The story takes place over a year in the life of twenty year old Tassie Keltjin, who is a college student at a small, liberal, Midwestern college in the city of Troy. Tassie grew up on a small farm where her father raised organic potatoes which he sold to upscale restaurants. College life has opened up a new and fascinating world to Tassie. Between semesters Tassie looks for a part time job as a baby sitter. She is finally hired by the eccentric Sarah Brink, who owns a French restaurant and her husband Edward, a cancer researcher. But strangely, Sarah and Edward do not have any children. They are in the process of adopting a child and they want Tassie to accompany them as they interview mothers who are giving up their babies. When Sarah and Edward adopt a biracial toddler, who they name Mary-Emma, Tassie begins a strange journey.

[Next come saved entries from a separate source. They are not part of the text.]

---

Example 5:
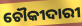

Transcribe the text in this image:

ଚୌକୀଦାରୀ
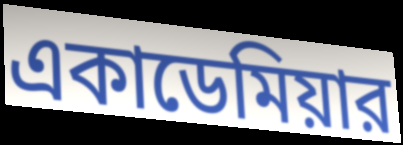
একাডেমিয়ার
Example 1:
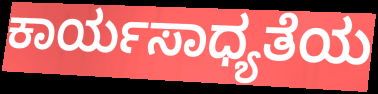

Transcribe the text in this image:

ಕಾರ್ಯಸಾಧ್ಯತೆಯ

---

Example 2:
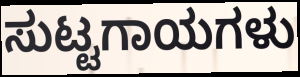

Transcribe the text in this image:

ಸುಟ್ಟಗಾಯಗಳು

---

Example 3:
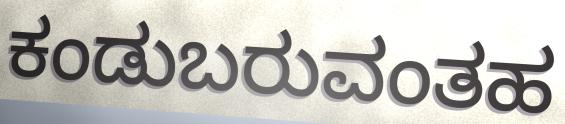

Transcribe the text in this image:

ಕಂಡುಬರುವಂತಹ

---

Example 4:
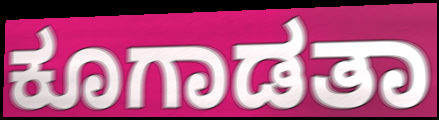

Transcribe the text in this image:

ಕೂಗಾಡತಾ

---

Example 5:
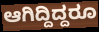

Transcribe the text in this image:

ಆಗಿದ್ದಿದ್ದರೂ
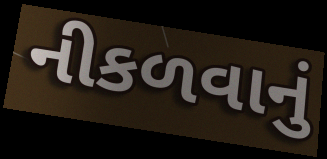
નીકળવાનું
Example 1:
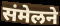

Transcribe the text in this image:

संमेलने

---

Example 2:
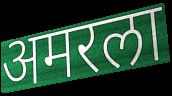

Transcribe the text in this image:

अमरला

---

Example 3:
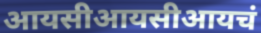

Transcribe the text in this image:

आयसीआयसीआयचं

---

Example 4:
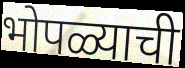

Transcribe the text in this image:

भोपळ्याची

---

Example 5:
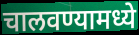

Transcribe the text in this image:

चालवण्यामध्ये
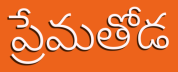
ప్రేమతోడ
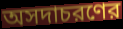
অসদাচরণের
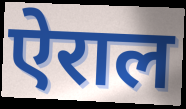
ऐराल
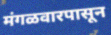
मंगळवारपासून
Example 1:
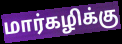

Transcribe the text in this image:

மார்கழிக்கு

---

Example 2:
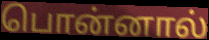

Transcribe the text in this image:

பொன்னால்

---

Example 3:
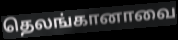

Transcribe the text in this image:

தெலங்கானாவை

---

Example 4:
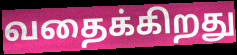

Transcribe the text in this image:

வதைக்கிறது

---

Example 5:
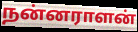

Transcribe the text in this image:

நன்னராளன்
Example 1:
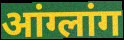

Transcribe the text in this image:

आंग्लांग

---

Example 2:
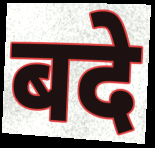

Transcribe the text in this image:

बदे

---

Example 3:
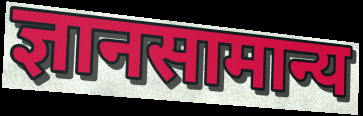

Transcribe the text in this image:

ज्ञानसामान्य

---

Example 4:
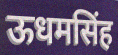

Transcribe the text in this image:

ऊधमसिंह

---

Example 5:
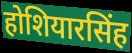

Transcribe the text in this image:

होशियारसिंह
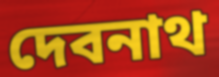
দেবনাথ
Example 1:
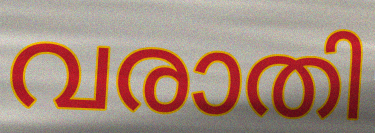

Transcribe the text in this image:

വരാതി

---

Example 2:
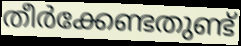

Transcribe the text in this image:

തീർക്കേണ്ടതുണ്ട്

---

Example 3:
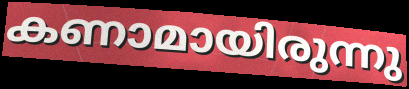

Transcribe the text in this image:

കണാമായിരുന്നു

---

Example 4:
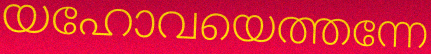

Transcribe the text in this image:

യഹോവയെത്തന്നേ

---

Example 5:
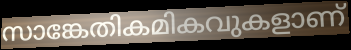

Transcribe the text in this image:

സാങ്കേതികമികവുകളാണ്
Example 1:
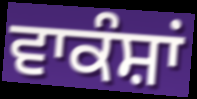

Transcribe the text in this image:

ਵਾਕੰਸ਼ਾਂ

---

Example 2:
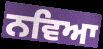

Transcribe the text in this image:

ਨਵਿਆ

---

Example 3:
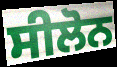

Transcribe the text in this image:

ਸੀਲੋਨ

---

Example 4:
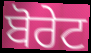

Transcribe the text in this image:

ਬੋਰੇਟ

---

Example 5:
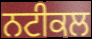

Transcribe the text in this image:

ਨਟੀਕਲ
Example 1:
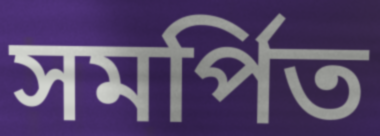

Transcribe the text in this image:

সমৰ্পিত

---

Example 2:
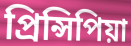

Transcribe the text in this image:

প্ৰিন্সিপিয়া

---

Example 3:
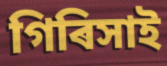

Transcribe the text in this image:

গিৰিসাই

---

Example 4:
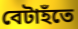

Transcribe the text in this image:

বেটাহঁতে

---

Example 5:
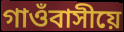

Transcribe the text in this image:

গাওঁবাসীয়ে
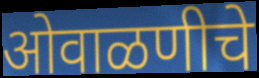
ओवाळणीचे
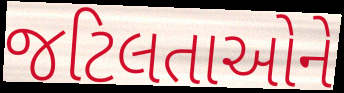
જટિલતાઓને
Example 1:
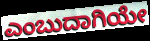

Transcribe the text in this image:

ಎಂಬುದಾಗಿಯೇ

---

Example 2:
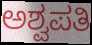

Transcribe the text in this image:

ಅಶ್ವಪತಿ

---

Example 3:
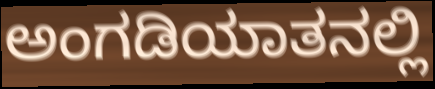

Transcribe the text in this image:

ಅಂಗಡಿಯಾತನಲ್ಲಿ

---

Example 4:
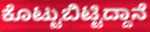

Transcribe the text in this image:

ಕೊಟ್ಟುಬಿಟ್ಟಿದ್ದಾನೆ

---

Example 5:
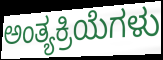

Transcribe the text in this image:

ಅಂತ್ಯಕ್ರಿಯೆಗಳು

The plot meanders in a slow and plodding way. Tassie’s family dynamics enter into the picture as she learns that her younger brother wants to join the service and her father decides on a new venture. The story takes place just after 9/11, and Tassie falls in love with a fellow student who tells her he is from Brazil but is really from the Middle East. Moore has a wonderful way with words and her descriptions of nature and the weather, although beautiful, seem to go on forever. There is also amazing commentary about race in America as Sarah has meetings in her home for “transracial, biracial, multiracial families”. Sarah is determined to change the world. Lorrie Moore has a special voice that shows how ridiculous and humorous well meaning people can be. The title refers initially to the gate which is broken at the entrance to Sarah’s house, but it appears more than once as a metaphor for the stairway to heaven and as lyrics in songs that Tassie writes.

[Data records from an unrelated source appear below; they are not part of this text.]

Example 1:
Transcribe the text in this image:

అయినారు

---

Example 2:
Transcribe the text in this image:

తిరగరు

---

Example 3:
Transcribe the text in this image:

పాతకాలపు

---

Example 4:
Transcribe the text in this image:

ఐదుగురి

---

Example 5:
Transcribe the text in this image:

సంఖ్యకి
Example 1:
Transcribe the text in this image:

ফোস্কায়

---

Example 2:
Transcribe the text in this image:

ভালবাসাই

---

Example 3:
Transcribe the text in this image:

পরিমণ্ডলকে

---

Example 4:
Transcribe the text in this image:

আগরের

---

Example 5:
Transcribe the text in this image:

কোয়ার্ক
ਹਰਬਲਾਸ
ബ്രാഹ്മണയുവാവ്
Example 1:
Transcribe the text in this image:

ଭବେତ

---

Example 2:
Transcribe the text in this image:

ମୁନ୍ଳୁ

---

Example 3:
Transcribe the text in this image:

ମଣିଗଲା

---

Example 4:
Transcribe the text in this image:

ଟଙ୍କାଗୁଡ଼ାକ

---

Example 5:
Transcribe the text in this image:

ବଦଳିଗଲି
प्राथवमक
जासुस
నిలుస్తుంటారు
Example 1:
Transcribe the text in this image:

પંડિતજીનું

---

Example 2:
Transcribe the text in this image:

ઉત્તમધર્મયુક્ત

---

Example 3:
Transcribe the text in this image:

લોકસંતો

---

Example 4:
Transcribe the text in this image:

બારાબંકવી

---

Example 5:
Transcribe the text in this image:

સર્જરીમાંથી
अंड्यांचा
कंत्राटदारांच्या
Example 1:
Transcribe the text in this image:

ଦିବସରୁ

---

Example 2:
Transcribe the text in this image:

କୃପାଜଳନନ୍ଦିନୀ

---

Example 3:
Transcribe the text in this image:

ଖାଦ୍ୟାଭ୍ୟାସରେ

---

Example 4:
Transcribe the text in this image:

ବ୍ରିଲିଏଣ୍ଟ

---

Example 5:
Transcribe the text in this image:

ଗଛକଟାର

A reader who stays engaged for the first 200 pages will be greatly rewarded. The last quarter of this novel is startling in its revelations. It is a story of overwhelming loss and grief, and how people need to pay attention or life will blindside you. In the end this is a haunting novel where the narrator grows and changes and the reader is rooting for her all the way. After reading this novel I am looking forward to reading Lorrie Moore’s critically acclaimed short story collection, “Birds of America”.